If you Google "transaction isolation" + the name of whatever database you're using, you'll find appropriate information.
We solved this problem by using PostgreSQL's table inheritance/constraints mechanism.
You create a trigger that auto-creates sub-tables partitioned based on a date field.
This article was the source I used.
Which database server are you using? SQL 2005 and above provides a locking method called "Snapshot". It allows you to open a transaction, do all of your updates, and then commit, all while users of the database continue to view the pre-transaction data. Normally, your transaction would lock your tables and block their queries, but snapshot locking would be perfect in your case.
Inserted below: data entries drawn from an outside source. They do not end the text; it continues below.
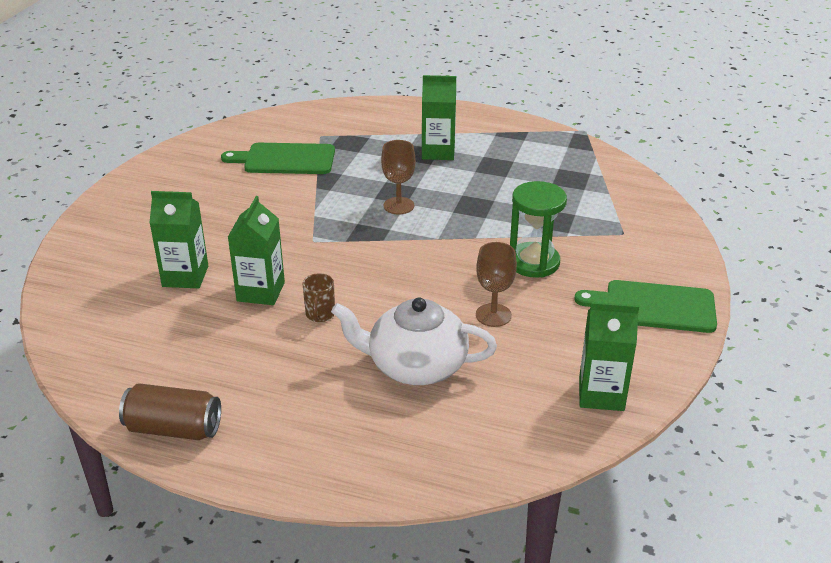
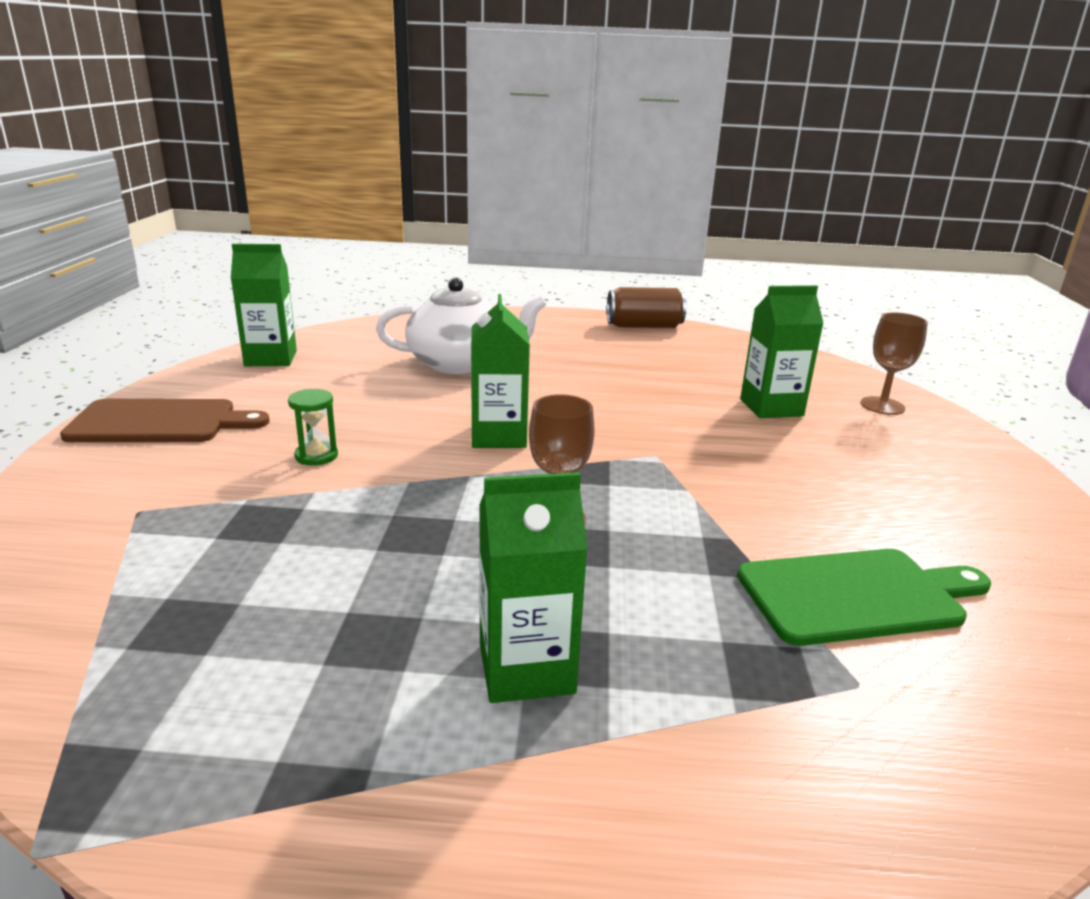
camera: 165 degrees right, 10 degrees down
(261, 292) = (667, 401): green carton -> green carton (498, 436)
(320, 315) = (582, 389): brown mug -> none
(493, 315) = (379, 401): brown goblet -> brown goblet (882, 406)
(533, 262) = (316, 456): green hourglass -> green hourglass, size x0.53
(654, 306) = (160, 422): green cutting board -> brown cutting board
More info here: http://blogs.msdn.com/craigfr/archive/2007/05/16/serializable-vs-snapshot-isolation-level.aspx
But it requires SQL Server, so if you're using something else....
Several database systems (since you didn't specify yours, I'll keep this general) do offer the SQL:2003 Standard statement called MERGE which will basically allow you to
insert new rows into a target table from a source which don't exist there yet
update existing rows in the target table based on new values from the source
optionally even delete rows from the target that don't show up in the import table anymore
SQL Server 2008 is the first Microsoft offering to have this statement - check out more here, here or here.
Other database system probably will have similar implementations - it's a SQL:2003 Standard statement after all.
Marc
Use different table names(mytable_[yyyy]_[wk]) and a view for providing you with a constant name(mytable). Once a new table is completely imported update your view so that it uses that table.